A moment ago, terrible sounds filled the world. Now only silence lingers. It’s the kind of silence that is so similar to glass, waiting for a tap to shatter it. Caeldra’s silence is the name given to it by many.
In that silence, I have to make a decision. I could give up. I could let my emotions break me because I possibly just killed two people I was closest to. They loved me, and I loved them just as much. They were more than friends; they were family.
And I just put an arrow into each of their heads.
I could give in to the ache in my chest. Sometimes death is the sweetest gift you can give to someone.
I take a deep breath and shake my head. What would Bram tell me to do? Cedric?
Cedric would analyze the situation. He’d tell me I can’t be sure he’s even dead. We know Nyxthos uses illusions. I shouldn’t let him trick me into believing anything. If I want to mourn him, then wait until I’m sure he’s even dead.

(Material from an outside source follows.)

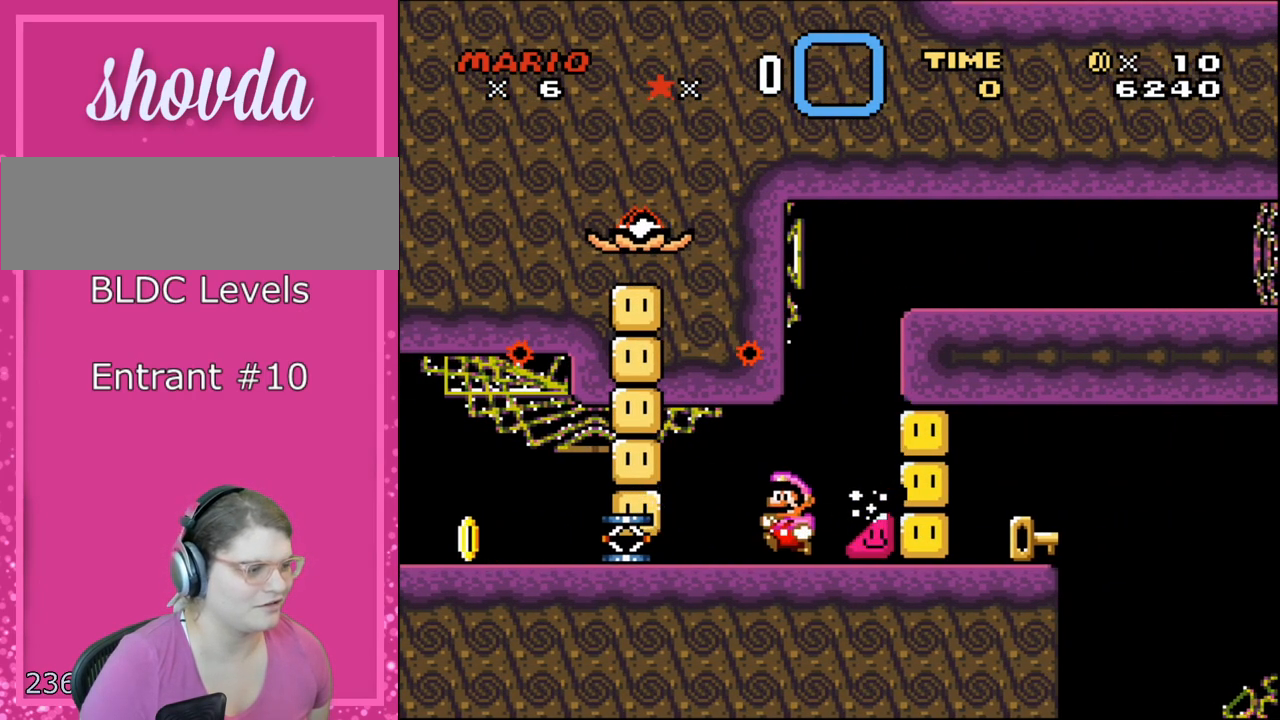
{"buttons": ["Y", "DPAD_LEFT"], "events": []}
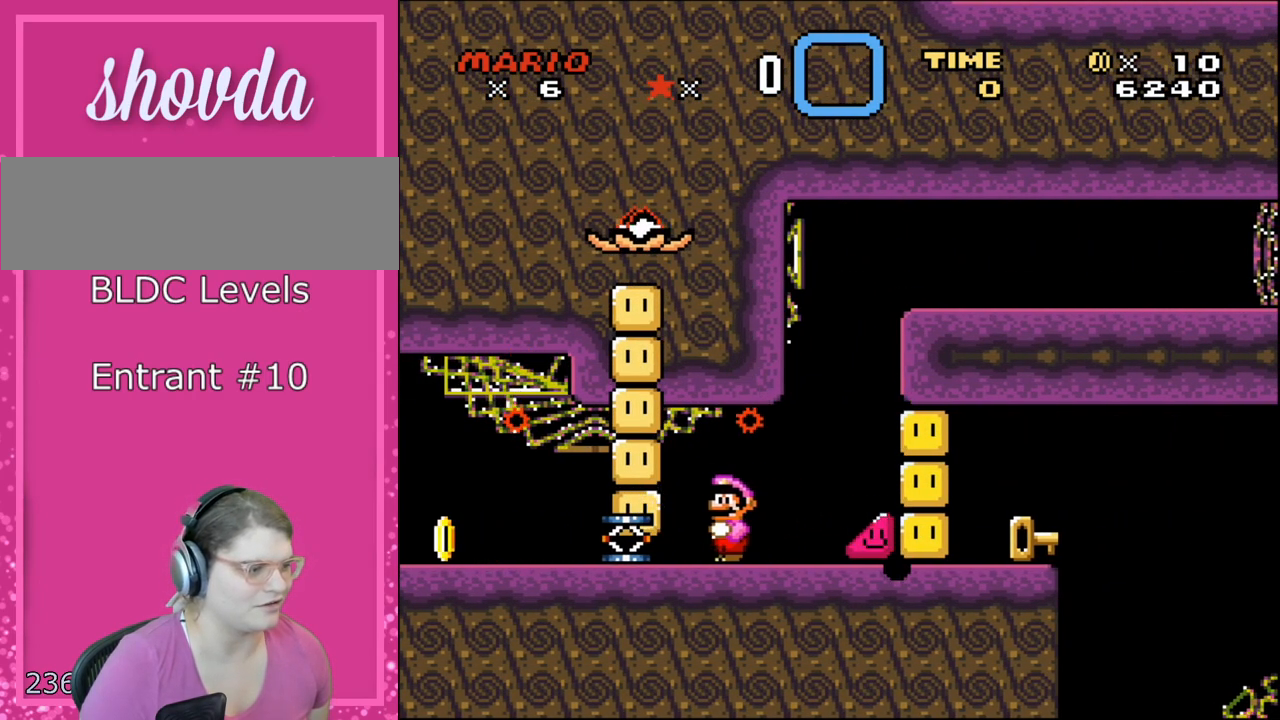
{"buttons": ["Y"], "events": [[500, "DPAD_LEFT", "up"]]}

Bram would tell me that soldiers die, and if a Priest falls apart the moment someone she knows dies, she should join a monastery instead. You don’t mourn a sword if it breaks in battle. You find another and keep fighting.
I break Caeldra’s silence and turn from the terrors. My leather boots make brisk tapping sounds as I run. I know my teachers better than anyone else, and I’ve always listened to them. Today isn’t any different.